At some point in July, though, support for the extensions from the Trump administra­tion and Congress was called into doubt. There was pressure from the Commerce Department to speed up operations, legislatio­n in Congress to extend the deadlines stalled, and President Donald Trump issued a directive trying to exclude people in the country illegally from the numbers, according to the Inspector General.

At least two Census Bureau officials interviewe­d by the Office of Inspector General believe the president’s order changed the administra­tion’s support for extending the deadlines, the report said.

A three-judge panel in New York blocked Trump’s directive this month, saying it was unlawful. The Trump administra­tion is planning an appeal to the Supreme Court.

On July 29, a senior Department of Commerce official told bureau officials to put together options for meeting the Dec. 31 deadline, and officials at the statistica­l agency concluded that it would have to end the head count at the end of September to have enough time to process the apportionm­ent data.
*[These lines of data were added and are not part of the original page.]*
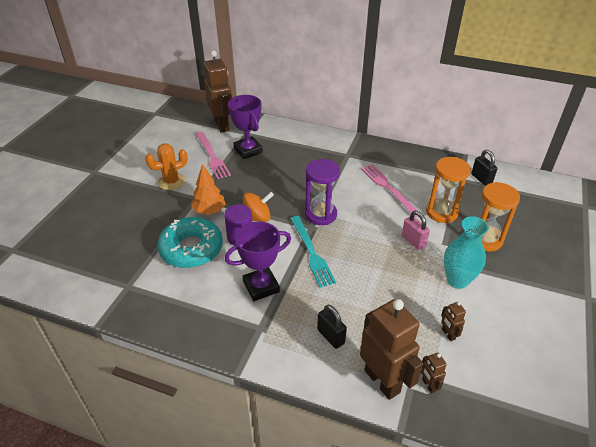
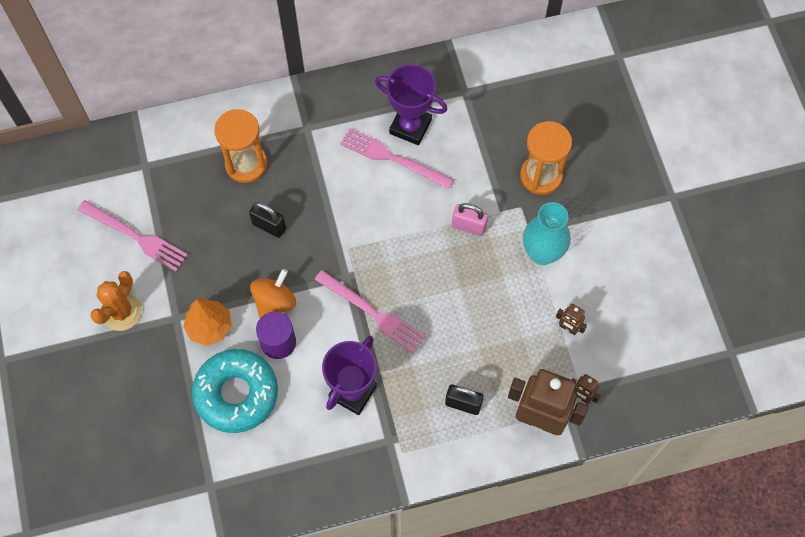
camera: 35 degrees left, 25 degrees up
(222, 125) = (98, 170): brown robot -> none
(248, 150) = (174, 197): purple trophy -> purple trophy (410, 126)
(311, 253) = (372, 313): turquoise fork -> pink fork
(321, 214) = (344, 250): purple hourglass -> none
(441, 212) = (474, 162): orange hourglass -> orange hourglass (246, 164)
(481, 179) = (489, 76): black padlock -> black padlock (269, 226)

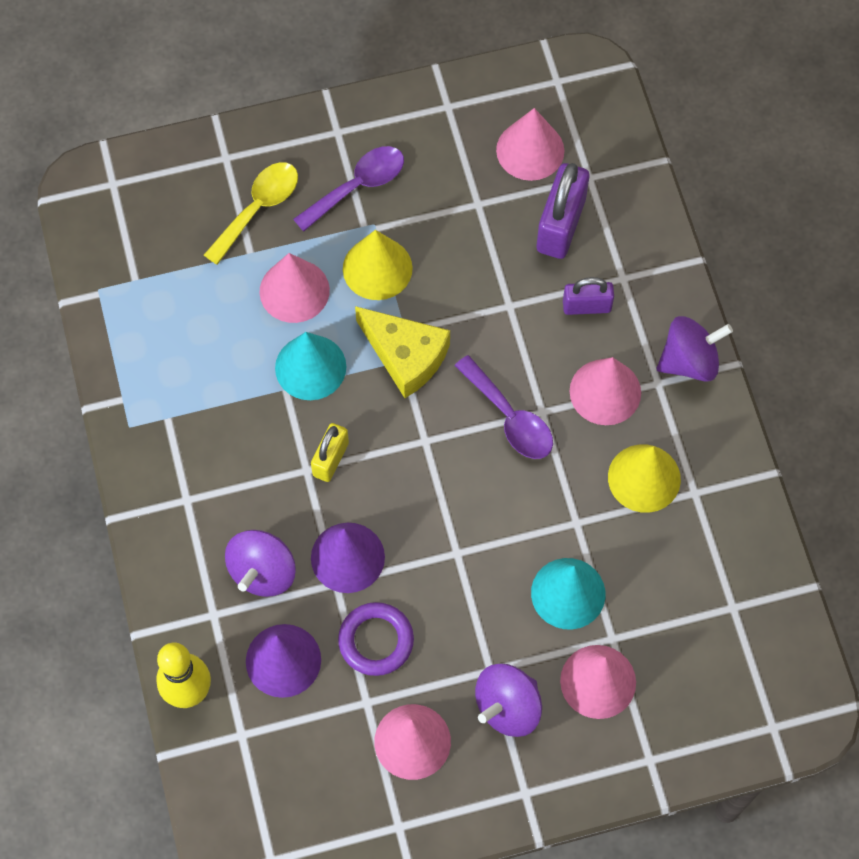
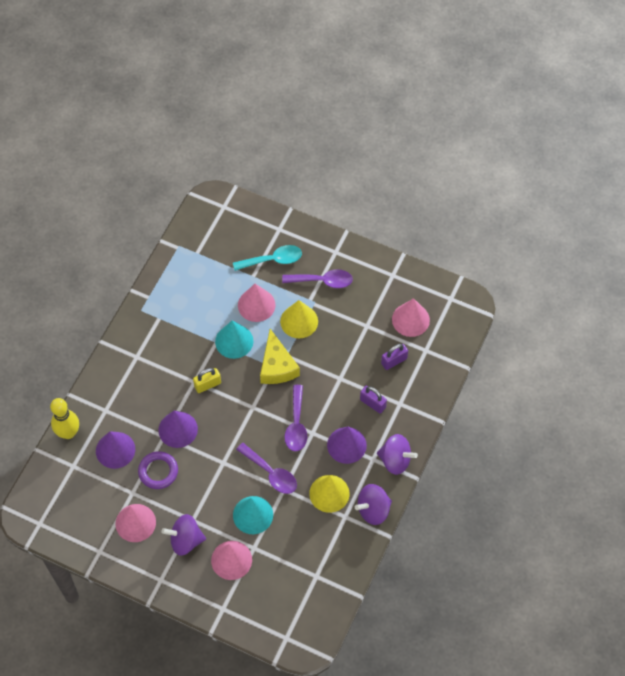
camera: 40 degrees right, 5 degrees down
(258, 208) = (273, 260): yellow spoon -> turquoise spoon
(263, 572) = (139, 409): purple spinning top -> purple spinning top (373, 510)
(538, 514) = (271, 473): none -> purple spoon
(561, 225) = (394, 361): purple padlock -> purple padlock, size x0.61
(605, 392) = (346, 445): pink cone -> purple cone

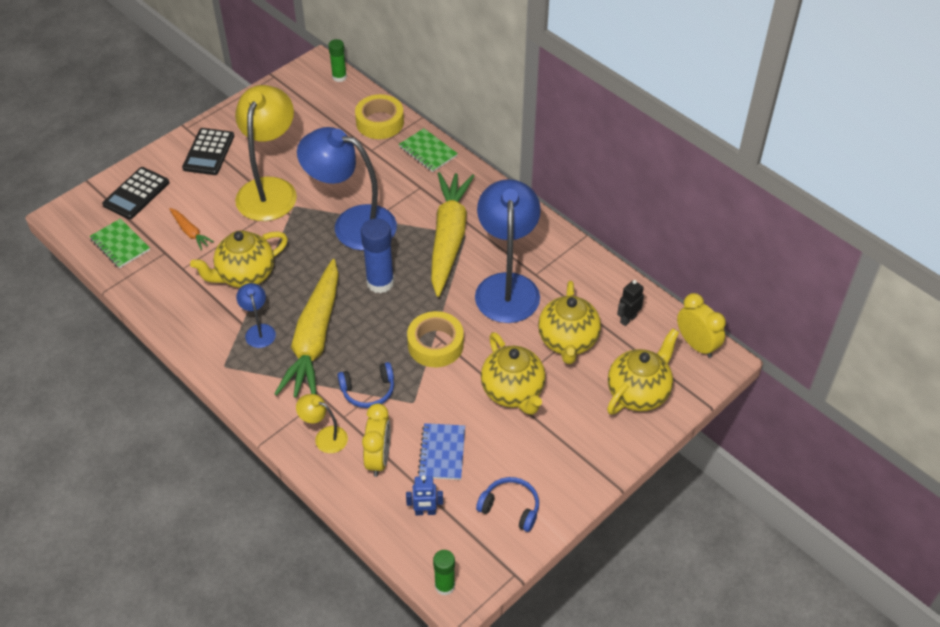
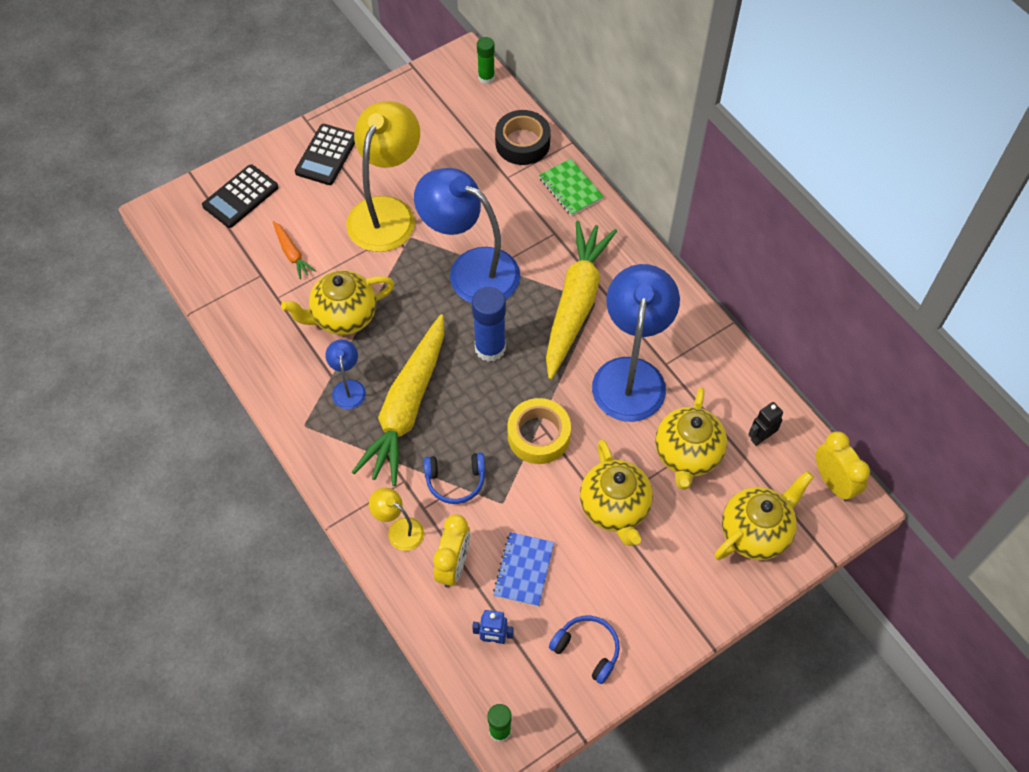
camera: 10 degrees right, 10 degrees up
(120, 244) = (214, 258): green notebook -> none
(380, 122) = (522, 143): yellow tape -> black tape

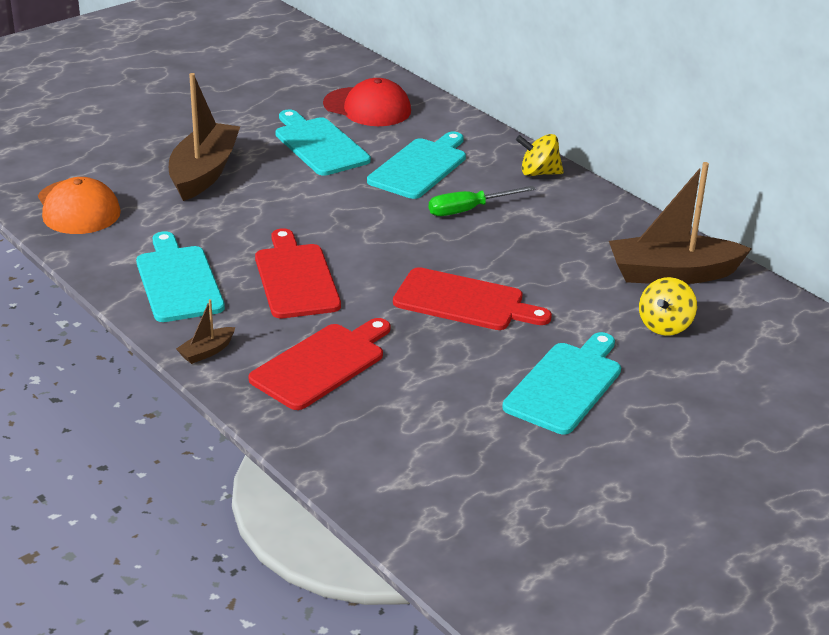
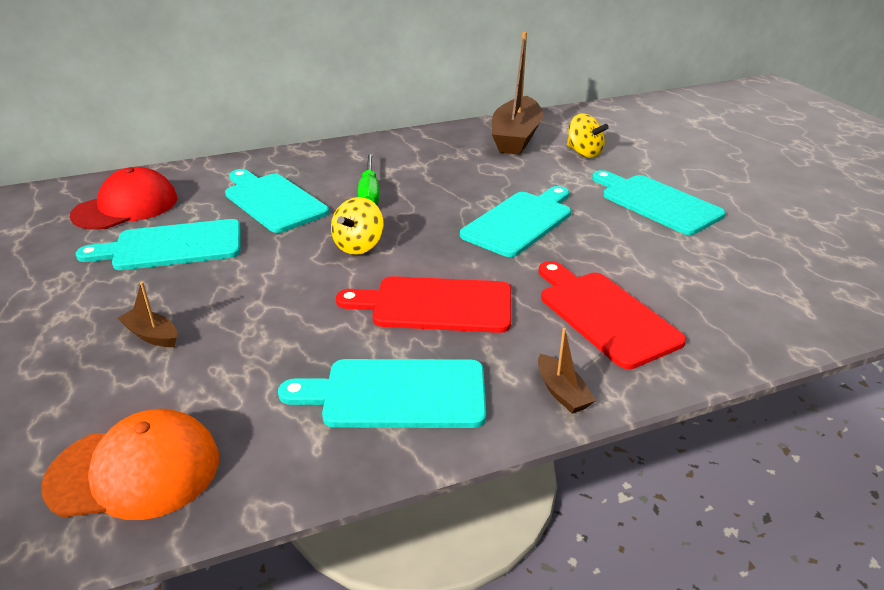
camera: 70 degrees left, 0 degrees up
(204, 173) = (152, 335): brown boat -> brown boat, size x0.43
(464, 301) = (520, 222): red cutting board -> turquoise cutting board
(538, 173) = (333, 154): yellow spinning top -> yellow spinning top (359, 246)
Federal judges on opposite coasts this week are hearing arguments in two lawsuits seeking to extend the census into October. The lawsuits filed by civil-rights groups, cities, counties and citizens say minority communitie­s, including Hispanics, Asian Americans, and noncitizen­s, stand to be undercount­ed if the census ends a month early.

A hearing in Maryland was held Monday, and a hearing in San Jose, Calif., will take place today.